Credit Union of New Jersey CEO Andy Jaeger

Take your story on tour

‘Internet media tour’ concept makes it easy to bring credit union stories to the media.

May 2, 2023

Your credit union has a story to tell.

Maybe you improved members’ financial well-being or saved a business with a Paycheck Protection Program loan. Perhaps you found a special way to serve military members.

There’s a story there, but how do you share it? How do you get the media to care?

Cooperative Credit Union Association (CCUA) Chief Communications Officer Walter Laskos suggests what he’s calling an “internet media tour.” The concept brings credit union leaders with shareable stories to a desirable setting where they can virtually bring media members in for consecutive one-on-one interviews.

“Essentially, you're going to be the spokesperson,” says Laskos. “We want you to connect with a TV station in Oregon, New York City, and Miami. We're going to put a camera on you and connect with reporters in each of those cities. Each reporter will get 10 minutes in a one-on-one interview.”

CCUA has done it before, joining with the CrossState Credit Union Association in September 2022 to set up a virtual video uplink from Credit Union House and Capitol Hill. That enabled credit union leaders to tape live, one-on-one interviews with several members of the media.

The media members joined the link one after another, giving credit unions free media exposure by delivering a professional live video and audio feed to any reporter with internet connectivity.

Walter Laskos

‘There are some big stories that credit unions could tell.’

Walter Laskos

“It helps journalists conduct an interview from the comfort of their desk,” Laskos says. “The more we can serve up our credit union story on a silver platter to the news media, the more we improve our chances of attracting an editor’s interest and landing the story.”

It starts with a headline-worthy story and a credit union willing to tell it. But Laskos says the key to a successful internet media tour is pitching it to media members: “We have this guy and a senator. They're going to be on camera. You could do a one-on-one interview with them. Here's what the topic is. You can book a 10-minute spot. Here's the link,” Laskos says. “We record the whole bit and you get a copy of the recording. It makes it nice and easy.”

He says the key elements of an internet media tour are:

  • Having a story that impacts the audience.
  • Having the right spokespeople.
  • Crafting the key message.
  • Pitching the news media.
  • Lining up interviews and identifying places to conduct them.

It’s also about having the technology and equipment necessary to provide media members with high-quality audio and video.

“You want to be professional in what that composition is going to be—the resolution of the picture and the sound quality,” Laskos says. “Delivering at a professional level is key for the image that the credit union industry wants to give. I provide the technology. You provide the content, the messaging, the whole bit, and we'll see if we can do it on our own and save a lot of money.”

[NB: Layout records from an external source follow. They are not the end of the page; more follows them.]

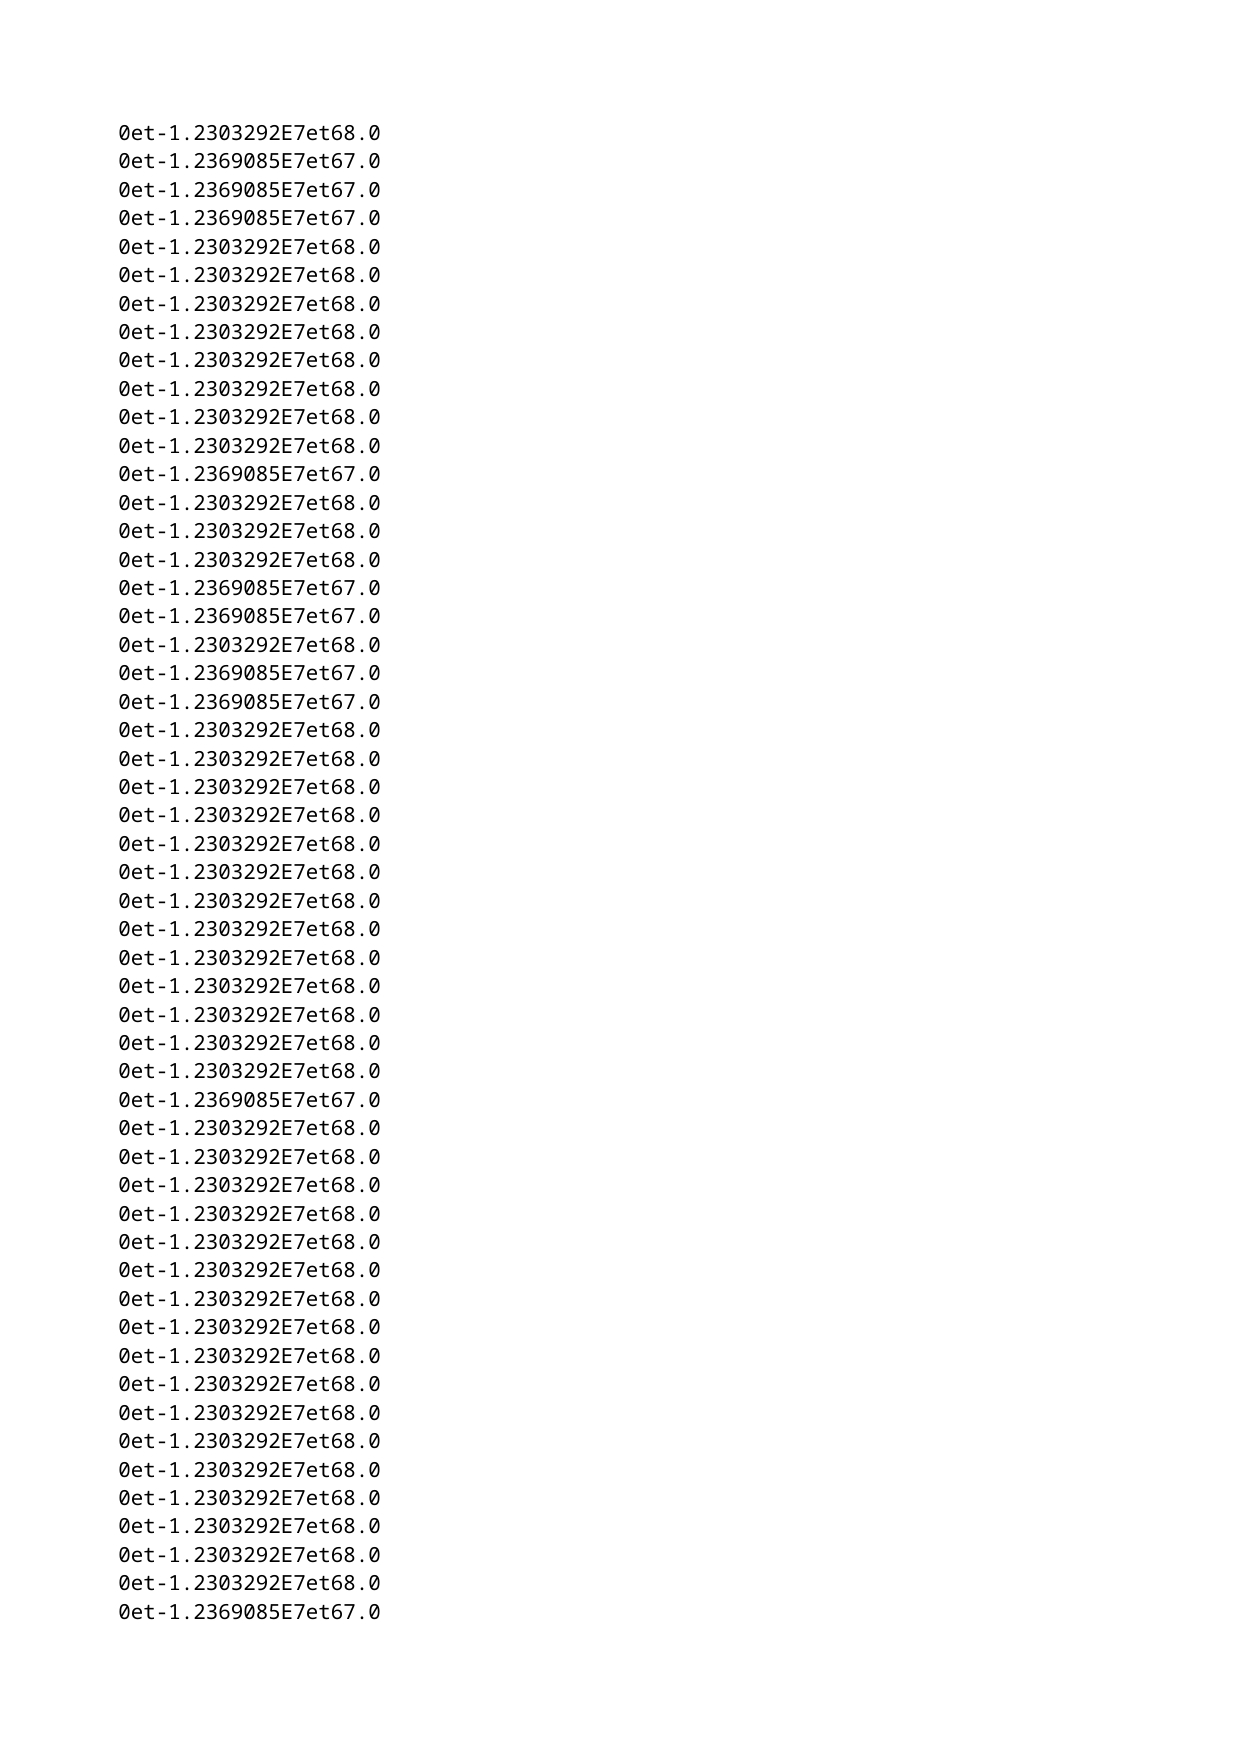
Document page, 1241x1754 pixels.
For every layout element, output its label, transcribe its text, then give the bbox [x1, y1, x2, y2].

text 0et-1.2303292E7et68.0 [118, 1483, 1122, 1512]
text 0et-1.2303292E7et68.0 [118, 1284, 1122, 1312]
text 0et-1.2303292E7et68.0 [118, 1057, 1122, 1085]
text 0et-1.2369085E7et67.0 [118, 1085, 1122, 1113]
text 0et-1.2303292E7et68.0 [118, 630, 1122, 658]
text 0et-1.2303292E7et68.0 [118, 374, 1122, 402]
text 0et-1.2303292E7et68.0 [118, 431, 1122, 459]
text 0et-1.2303292E7et68.0 [118, 1199, 1122, 1227]
text 0et-1.2303292E7et68.0 [118, 857, 1122, 886]
text 0et-1.2303292E7et68.0 [118, 744, 1122, 772]
text 0et-1.2303292E7et68.0 [118, 1369, 1122, 1398]
text 0et-1.2303292E7et68.0 [118, 1256, 1122, 1284]
text 0et-1.2303292E7et68.0 [118, 1227, 1122, 1256]
text 0et-1.2303292E7et68.0 [118, 1512, 1122, 1540]
text 0et-1.2303292E7et68.0 [118, 914, 1122, 943]
text 0et-1.2303292E7et68.0 [118, 402, 1122, 431]
text 0et-1.2303292E7et68.0 [118, 1341, 1122, 1369]
text 0et-1.2303292E7et68.0 [118, 943, 1122, 971]
text 0et-1.2303292E7et68.0 [118, 971, 1122, 1000]
text 0et-1.2303292E7et68.0 [118, 317, 1122, 346]
text 0et-1.2303292E7et68.0 [118, 1312, 1122, 1341]
text 0et-1.2303292E7et68.0 [118, 1455, 1122, 1483]
text 0et-1.2303292E7et68.0 [118, 1426, 1122, 1455]
text 0et-1.2303292E7et68.0 [118, 1000, 1122, 1028]
text 0et-1.2369085E7et67.0 [118, 1597, 1122, 1625]
text 0et-1.2303292E7et68.0 [118, 346, 1122, 374]
text 0et-1.2303292E7et68.0 [118, 232, 1122, 260]
text 0et-1.2303292E7et68.0 [118, 488, 1122, 516]
text 0et-1.2303292E7et68.0 [118, 1540, 1122, 1568]
text 0et-1.2303292E7et68.0 [118, 886, 1122, 914]
text 0et-1.2369085E7et67.0 [118, 459, 1122, 488]
text 0et-1.2303292E7et68.0 [118, 1142, 1122, 1170]
text 0et-1.2369085E7et67.0 [118, 147, 1122, 175]
text 0et-1.2303292E7et68.0 [118, 260, 1122, 289]
text 0et-1.2369085E7et67.0 [118, 203, 1122, 232]
text 0et-1.2303292E7et68.0 [118, 1170, 1122, 1199]
text 0et-1.2303292E7et68.0 [118, 829, 1122, 857]
text 0et-1.2303292E7et68.0 [118, 1398, 1122, 1426]
text 0et-1.2303292E7et68.0 [118, 545, 1122, 573]
text 0et-1.2303292E7et68.0 [118, 715, 1122, 744]
text 0et-1.2303292E7et68.0 [118, 1028, 1122, 1057]
text 0et-1.2303292E7et68.0 [118, 516, 1122, 545]
text 0et-1.2303292E7et68.0 [118, 118, 1122, 147]
text 0et-1.2369085E7et67.0 [118, 687, 1122, 715]
text 0et-1.2303292E7et68.0 [118, 1568, 1122, 1597]
text 0et-1.2303292E7et68.0 [118, 801, 1122, 829]
text 0et-1.2303292E7et68.0 [118, 1113, 1122, 1142]
text 0et-1.2369085E7et67.0 [118, 658, 1122, 687]
text 0et-1.2369085E7et67.0 [118, 175, 1122, 203]
text 0et-1.2369085E7et67.0 [118, 573, 1122, 602]
text 0et-1.2303292E7et68.0 [118, 289, 1122, 317]
text 0et-1.2303292E7et68.0 [118, 772, 1122, 801]
text 0et-1.2369085E7et67.0 [118, 602, 1122, 630]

That leaves it up to credit unions to find a story. Laskos suggests an internet media tour will be successful if the story is impactful, going beyond the opening of new branch or updating members on auto loans.

“It’s important to train and educate the communicators and the marketing people at credit unions about what makes a story,” Laskos says. “There are some big stories that credit unions could tell. A tool like this helps us improve the way we get the message out there to the press.”